Geographic subdivisions smaller than a state include street address, city, county, precinct, and ZIP code, with limited handling allowed for the initial three digits of a ZIP code when population thresholds are met and the remaining digits are removed. All elements of dates related to an individual include birth date, admission date, discharge date, date of death, and any other date directly linked to the person, and ages over 89 must be aggregated into a 90 or older category when de-identifying under safe harbor. Full-face photographic images include images that permit recognition, and comparable images include any image format that enables identification of the individual.
Removal of the identifiers alone is not sufficient when a covered entity or business associate has actual knowledge that the remaining information could be used to identify the individual. De-identification also depends on avoiding unique codes or characteristics that function as identifiers, including internal patient numbers, device or session tokens, and other values that permit re-identification by the recipient or through linkage. When a dataset is intended for public release or broad sharing, the de-identification decision should be documented with the method used and the controls applied to prevent re-identification.

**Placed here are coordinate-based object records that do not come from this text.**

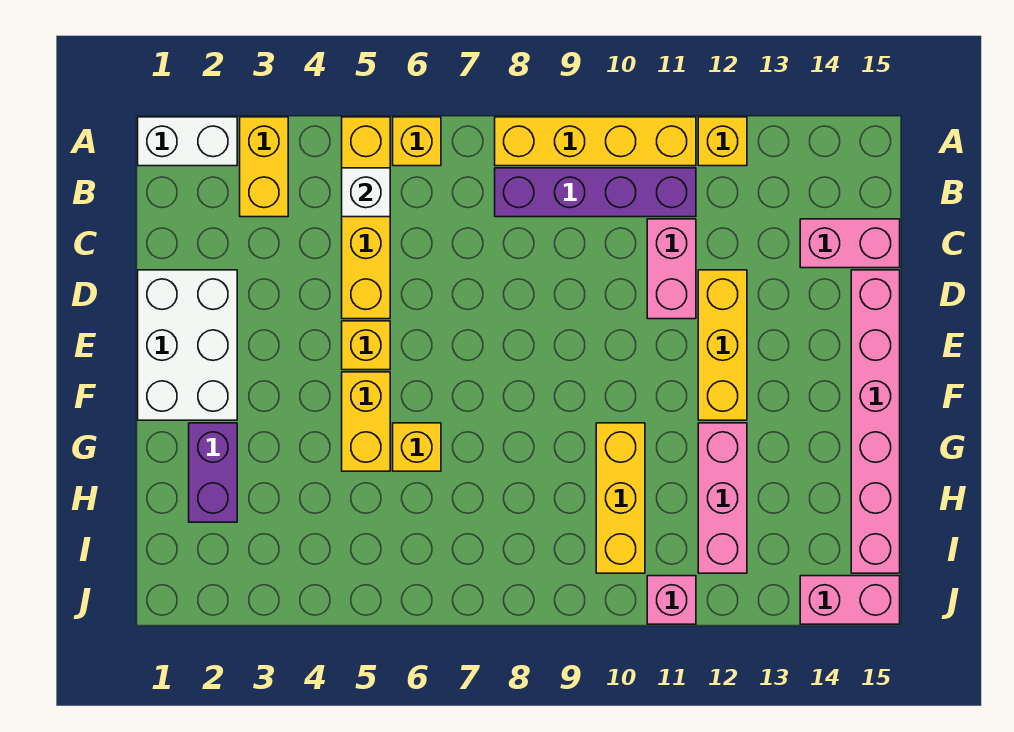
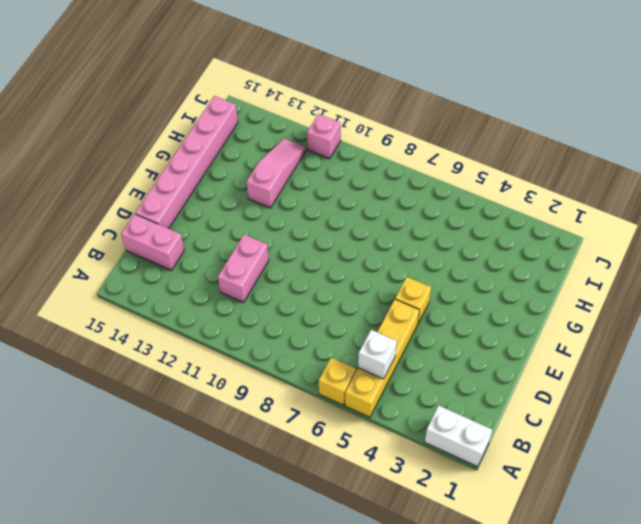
pink slope G12:I12 level 1 top G -> pink brick G12:I12 level 1
none -> yellow brick A3:B3 level 1
none -> yellow brick A8:A11 level 1
none -> yellow brick A12 level 1

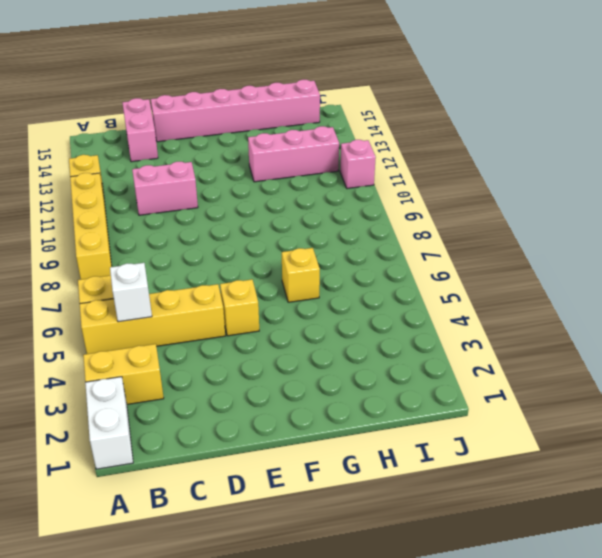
none -> purple brick B8:B11 level 1
none -> white brick D1:F2 level 1
none -> yellow brick D12:F12 level 1

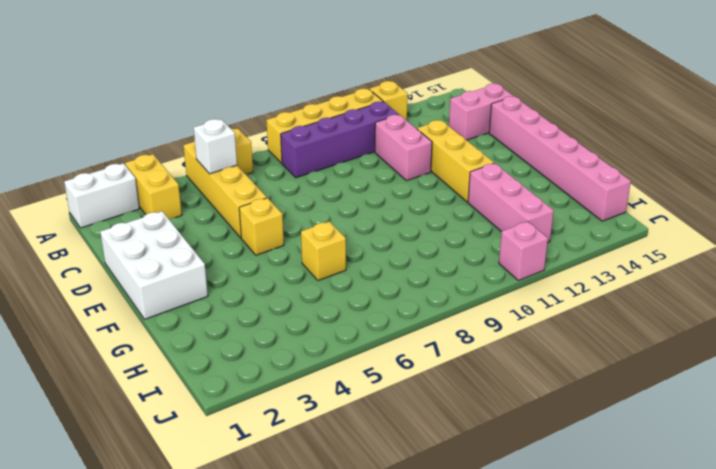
none -> yellow brick F5:G5 level 1
none -> purple brick G2:H2 level 1
none -> yellow brick G10:I10 level 1

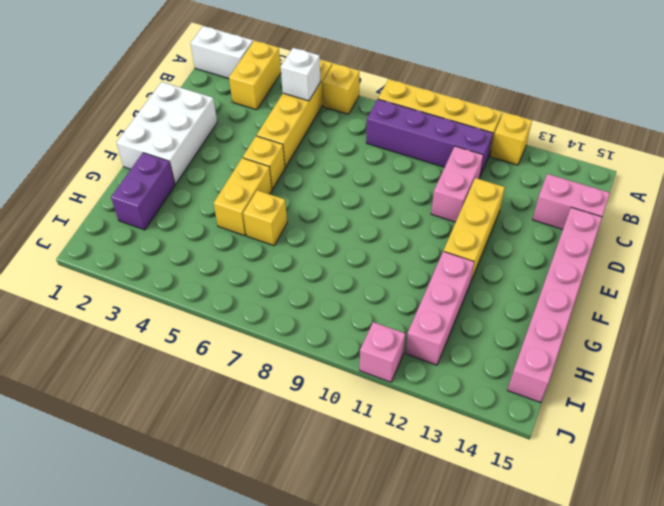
none -> yellow brick G10:I10 level 1
none -> pink brick J14:J15 level 1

Workflows that involve analytics, research support, quality improvement, and vendor services should distinguish de-identified information from a limited data set and from identified protected health information. A limited data set can include certain dates and certain geographic information but remains protected health information and requires a data use agreement with defined permitted uses and safeguards. Misclassification of datasets creates disclosure and breach exposure, so organizations should align de-identification, contracting, and access controls with the HIPAA Privacy Rule, HIPAA Security Rule when electronic protected health information is involved, and HIPAA Breach Notification Rule response procedures when an impermissible disclosure occurs.